I would like to add though that changes to the game design wouldn't stop there. There would be questions of how to bypass armor that would have to be addressed, otherwise you have say chain mail unrealistically providing full protection from a stilleto. This would potentially open yourself up to the question of called shots and all the problems that represents (see Skip William's comments).

Realistically speaking, certain armor gives better protection against different kinds of mechanical damage than others. Chain is hard to cut, but realively easy to punch through, and provides no protection at all versus blunt trauma. In fact, a person wearing only chain struck by a sword will still be severely lacerated even if the sword doesn't cut through the chain. You might have to start naming the armor and penetration bonuses to achieve the kind of realistic results you want.
As armor increased, it would open up questions of whether average damage from weapons needed to increase to maintain balance. Imagine for instance that the armor bonus provided by armor was replaced by DR of the same level. A breastplate would provide the equivalent DR 6/-! Full plate would provide the equivalent of DR 8/-! This is sufficient for near invunerability from most weapons sans a crit, increasing the length of combats and badly throwing off the games internal balance. But increasing average weapon damage would further relegate strength to a dump stat.

And in all of this you are moving D&D away from its internal balance. D&D tries to balance everything in the game versus every similar thing in the game - strength, dexterity, and charisma are supposed to be equally useful (at least in theory). Clerics, rogues, and fighters are supposed to be equally useful (at least in theory). Games like GURPS don't bother to be balanced and instead try to be fair - everyone is offered the same choices. GURPS has two stats of primary importance - IQ and DX; and two stats of lesser importance - ST and HT. This sort of thing famously encourages min/maxing. And with armor increasing in importance, certain classes start suffering by comparison to thier armored companions.

And after all these changes, there is a real question of whether you have really gained anything at all and whether or not the abstractions would not have served thier purpose just as well. After all, the primary purpose isn't to model reality. The primary purpose is to decide the outcome of contests between two entities with differing abilities so that the game can go on.

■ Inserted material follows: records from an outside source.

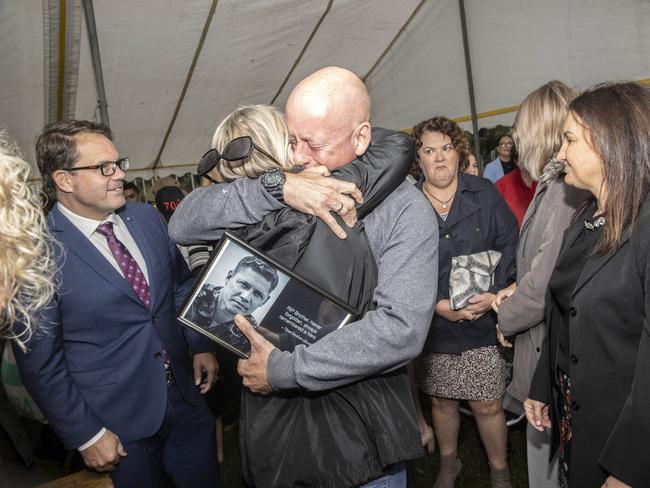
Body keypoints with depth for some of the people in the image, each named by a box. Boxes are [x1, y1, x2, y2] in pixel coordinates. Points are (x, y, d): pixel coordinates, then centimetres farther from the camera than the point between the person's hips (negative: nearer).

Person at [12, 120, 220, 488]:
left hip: (186, 394, 5)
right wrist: (85, 436, -9)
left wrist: (201, 345, 6)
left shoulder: (147, 217, -1)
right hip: (118, 422, -5)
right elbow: (40, 361, -12)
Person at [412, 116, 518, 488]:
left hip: (483, 325, 0)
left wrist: (496, 293, -14)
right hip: (432, 327, 1)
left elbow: (510, 245, 0)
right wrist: (437, 304, -15)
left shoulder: (485, 194, -1)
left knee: (488, 405, 8)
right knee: (442, 402, 17)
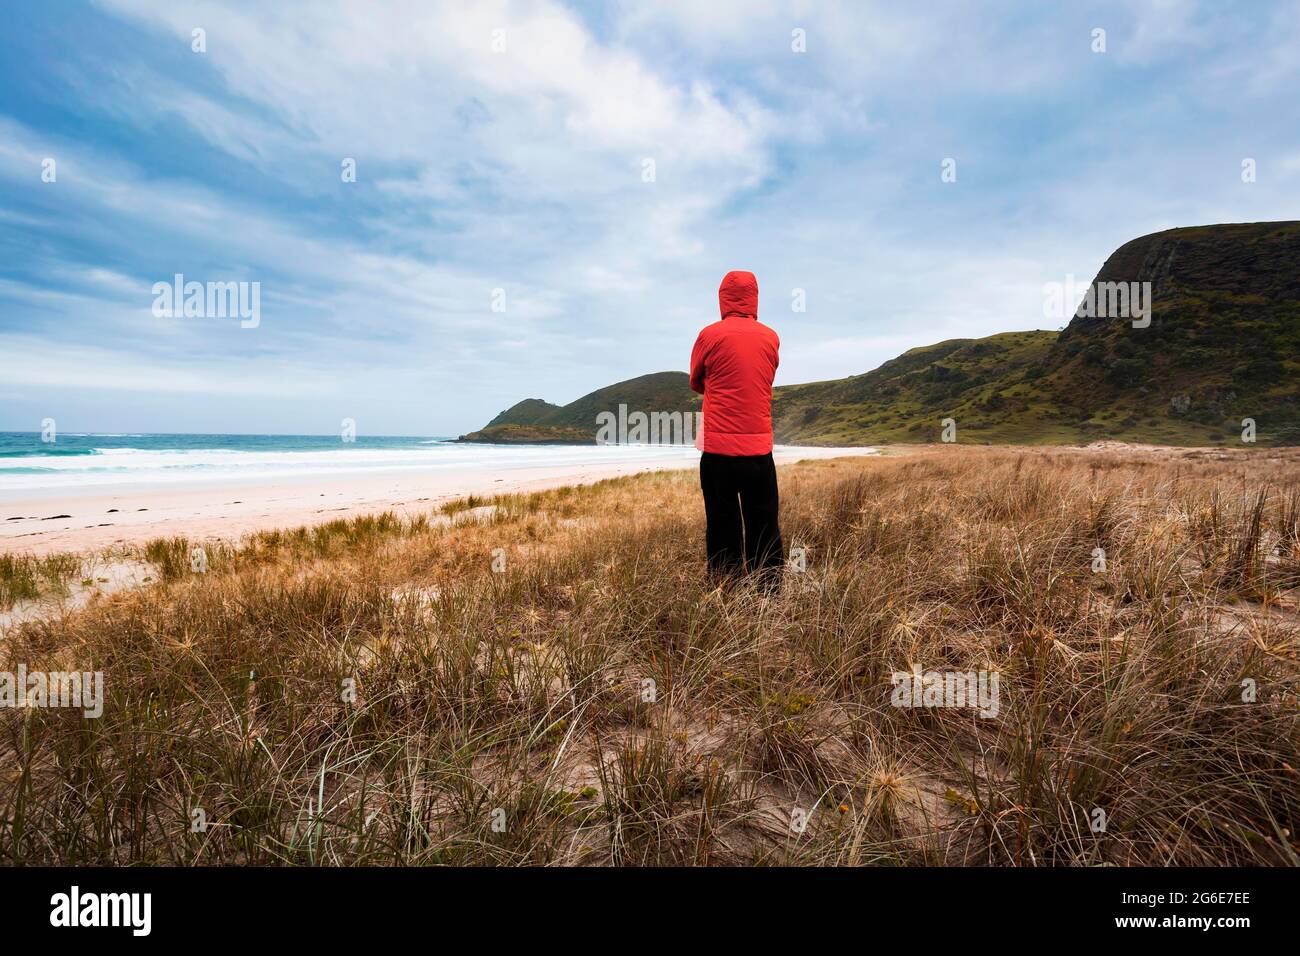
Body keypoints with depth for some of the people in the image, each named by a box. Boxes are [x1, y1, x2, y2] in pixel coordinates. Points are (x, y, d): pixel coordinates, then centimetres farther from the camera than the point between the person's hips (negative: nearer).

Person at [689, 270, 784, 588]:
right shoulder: (771, 337, 5)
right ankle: (769, 589, 12)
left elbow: (696, 383, 11)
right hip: (759, 447, 2)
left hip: (718, 446, -2)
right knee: (764, 526, 9)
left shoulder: (710, 335, -3)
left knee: (722, 526, 7)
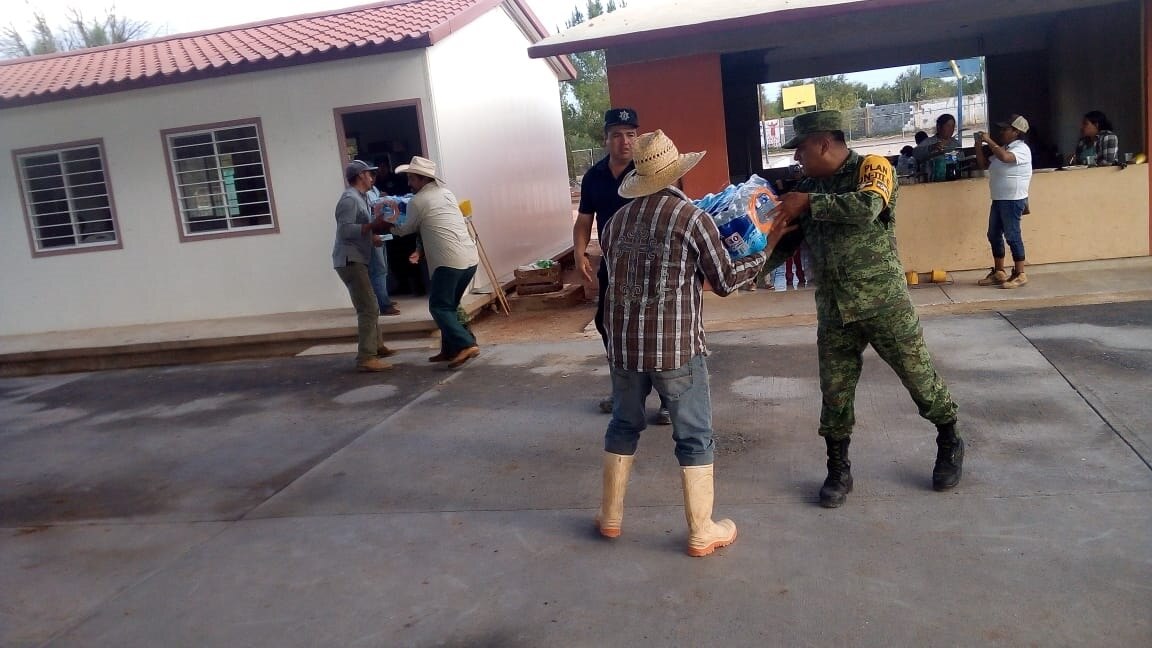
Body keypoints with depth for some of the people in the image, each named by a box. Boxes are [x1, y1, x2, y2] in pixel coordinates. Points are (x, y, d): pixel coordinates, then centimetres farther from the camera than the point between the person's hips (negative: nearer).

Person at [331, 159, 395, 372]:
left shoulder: (359, 198, 18)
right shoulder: (350, 199, -13)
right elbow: (345, 230, -24)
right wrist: (373, 225, -26)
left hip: (356, 260, 11)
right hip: (350, 260, -11)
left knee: (370, 306, 20)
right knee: (368, 308, -15)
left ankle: (375, 346, 33)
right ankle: (365, 358, -18)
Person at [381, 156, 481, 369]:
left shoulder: (417, 201, -3)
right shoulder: (446, 193, 19)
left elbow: (406, 230, 14)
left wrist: (390, 226, 32)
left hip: (450, 261, -8)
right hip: (470, 258, 8)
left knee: (439, 307, -1)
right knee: (449, 306, 17)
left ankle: (466, 345, -15)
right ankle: (449, 349, 18)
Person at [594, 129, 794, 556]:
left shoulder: (616, 221, 6)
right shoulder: (692, 218, -9)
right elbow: (725, 282, -4)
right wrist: (764, 251, 12)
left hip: (623, 343, 5)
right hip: (676, 347, -5)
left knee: (624, 425, 20)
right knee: (694, 437, 8)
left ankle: (611, 515, 31)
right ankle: (701, 531, 17)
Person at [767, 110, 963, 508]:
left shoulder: (871, 168, -9)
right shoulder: (807, 188, 8)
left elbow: (867, 208, -30)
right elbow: (786, 241, 8)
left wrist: (810, 204, -21)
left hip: (883, 303, -4)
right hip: (833, 312, 5)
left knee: (920, 378, 9)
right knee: (835, 393, 8)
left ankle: (949, 446, 33)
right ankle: (838, 471, 23)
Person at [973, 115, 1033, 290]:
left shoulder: (1021, 149, -11)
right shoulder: (1003, 148, 16)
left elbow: (1005, 157, -31)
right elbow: (984, 164, 17)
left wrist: (989, 141, -21)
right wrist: (979, 145, 6)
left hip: (1013, 200, -9)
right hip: (998, 200, 9)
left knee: (1012, 236, -6)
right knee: (994, 235, 11)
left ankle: (1020, 275, 0)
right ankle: (999, 273, 19)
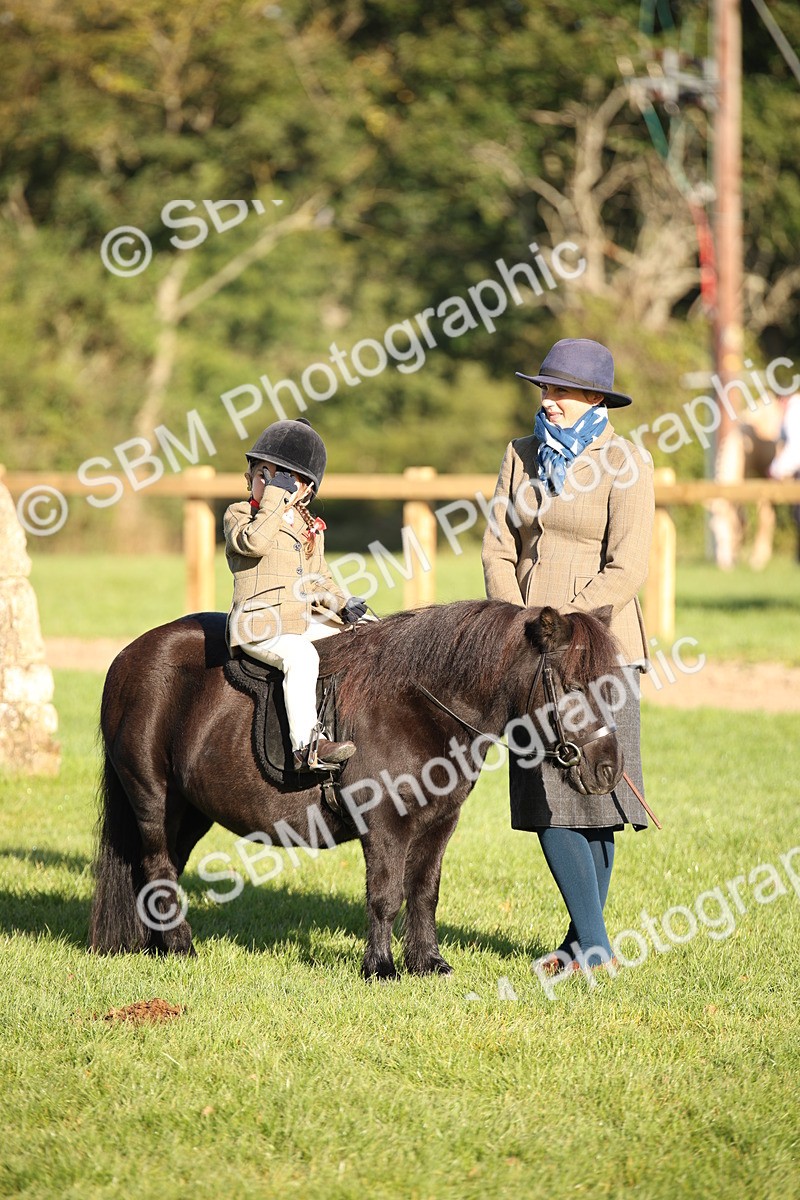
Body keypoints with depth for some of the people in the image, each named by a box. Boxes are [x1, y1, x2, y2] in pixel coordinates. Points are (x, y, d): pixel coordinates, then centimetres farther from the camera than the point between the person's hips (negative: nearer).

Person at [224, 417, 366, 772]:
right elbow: (256, 542, -22)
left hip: (304, 622, 8)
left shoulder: (310, 529, 19)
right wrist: (274, 500, -19)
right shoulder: (239, 515, 0)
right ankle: (306, 746, -43)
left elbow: (318, 580, 25)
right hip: (258, 625, -8)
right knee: (300, 657, -36)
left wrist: (342, 603, 8)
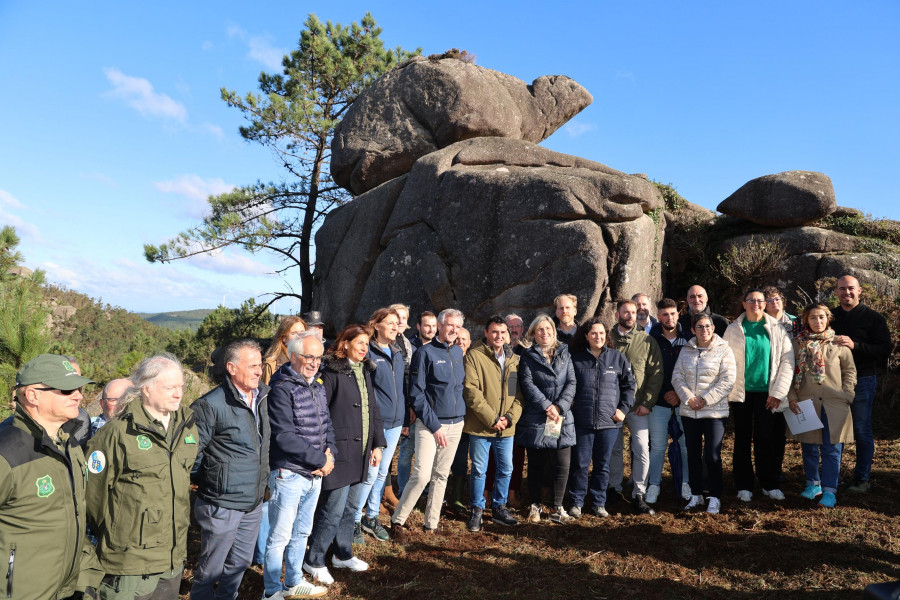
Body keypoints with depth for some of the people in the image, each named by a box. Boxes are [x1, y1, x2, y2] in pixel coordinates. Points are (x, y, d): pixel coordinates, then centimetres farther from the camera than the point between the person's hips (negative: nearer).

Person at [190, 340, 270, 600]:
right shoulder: (211, 405, -18)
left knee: (240, 563, 21)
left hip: (254, 503, 7)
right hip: (222, 505, -6)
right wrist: (207, 483, -3)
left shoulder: (263, 397, 4)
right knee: (210, 569, 10)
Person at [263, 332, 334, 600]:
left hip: (315, 474, 8)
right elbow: (285, 437, -22)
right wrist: (321, 459, -17)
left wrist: (330, 454, -6)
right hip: (289, 475, -7)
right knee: (280, 537, 6)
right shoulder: (282, 389, -16)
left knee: (302, 533, 21)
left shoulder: (317, 386, 8)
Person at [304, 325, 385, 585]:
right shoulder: (332, 371, -12)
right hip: (341, 451, -7)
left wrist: (377, 444, 14)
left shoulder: (365, 371, 11)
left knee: (352, 507, 17)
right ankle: (314, 561, 17)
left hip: (361, 452, 8)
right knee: (333, 510, -1)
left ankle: (343, 554, 34)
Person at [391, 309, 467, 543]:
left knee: (441, 476, 11)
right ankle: (397, 522, 3)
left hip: (455, 424, 6)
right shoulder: (425, 352, -8)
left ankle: (431, 524, 22)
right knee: (422, 475, -13)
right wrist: (434, 426, -14)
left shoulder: (459, 353, 10)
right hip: (430, 424, -6)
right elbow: (417, 394, -11)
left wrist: (460, 414, 10)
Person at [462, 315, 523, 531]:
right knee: (479, 470, 5)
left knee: (505, 469, 13)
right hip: (480, 426, -4)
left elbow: (519, 393, 8)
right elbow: (471, 390, -14)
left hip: (506, 428, 5)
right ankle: (476, 511, 22)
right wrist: (491, 419, -16)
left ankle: (499, 508, 30)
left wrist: (510, 418, -7)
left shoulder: (514, 359, 9)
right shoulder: (475, 356, -7)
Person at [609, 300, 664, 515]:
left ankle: (639, 495, 8)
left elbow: (656, 374, -1)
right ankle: (615, 490, 26)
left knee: (641, 450, -4)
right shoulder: (607, 339, 1)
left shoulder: (647, 341, 0)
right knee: (614, 449, 11)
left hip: (638, 406, -1)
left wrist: (647, 403, -7)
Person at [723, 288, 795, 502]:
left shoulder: (776, 329, 2)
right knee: (742, 440, 6)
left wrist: (778, 392, -5)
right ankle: (744, 486, 16)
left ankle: (770, 485, 17)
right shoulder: (733, 330, 3)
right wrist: (728, 390, -5)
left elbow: (788, 361, 0)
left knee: (766, 439, 1)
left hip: (767, 393, 0)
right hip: (741, 393, 0)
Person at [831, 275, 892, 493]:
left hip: (862, 380, -4)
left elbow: (885, 350, -10)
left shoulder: (873, 318, -1)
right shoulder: (831, 317, 12)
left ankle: (862, 479, 12)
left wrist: (855, 345, -22)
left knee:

On the rapier/plate mail issue, what you have is armor gradually developing more and more of an armor bonus in order to protect the wearer. However, towards the end of the middle ages we start seeing weapons - crossbow, longbow, musket - which can penetrate any armor which is light enough (light being a relative term here) to wear. That is to say that they have extremely high 'penetration' modifiers. That is actually _more_ realistic than saying that they do enough damage to overcome the armor, since the mechanical damage an object does to punch through steel is somewhat different than the kind of mechanical damage that disrupts human life. To say otherwise is to claim that a strike from an arrow does more damage (to the body) than being struck by a sword - a rather spurious claim that requires imagining swords usually 'grazing' the target regardless of how well 'to hit' was rolled.

Since the armorer wearers found that there armor could not protect them any longer, they began adopting lighter and lighter armor. This encouraged the adoption of lighter, wielder melee weapons with in game terms lower 'penetration' modifiers, but higher 'accuracy' modifiers. So, as has been said by others, the decline of plate led to the rapier and the small sword - not the other way around.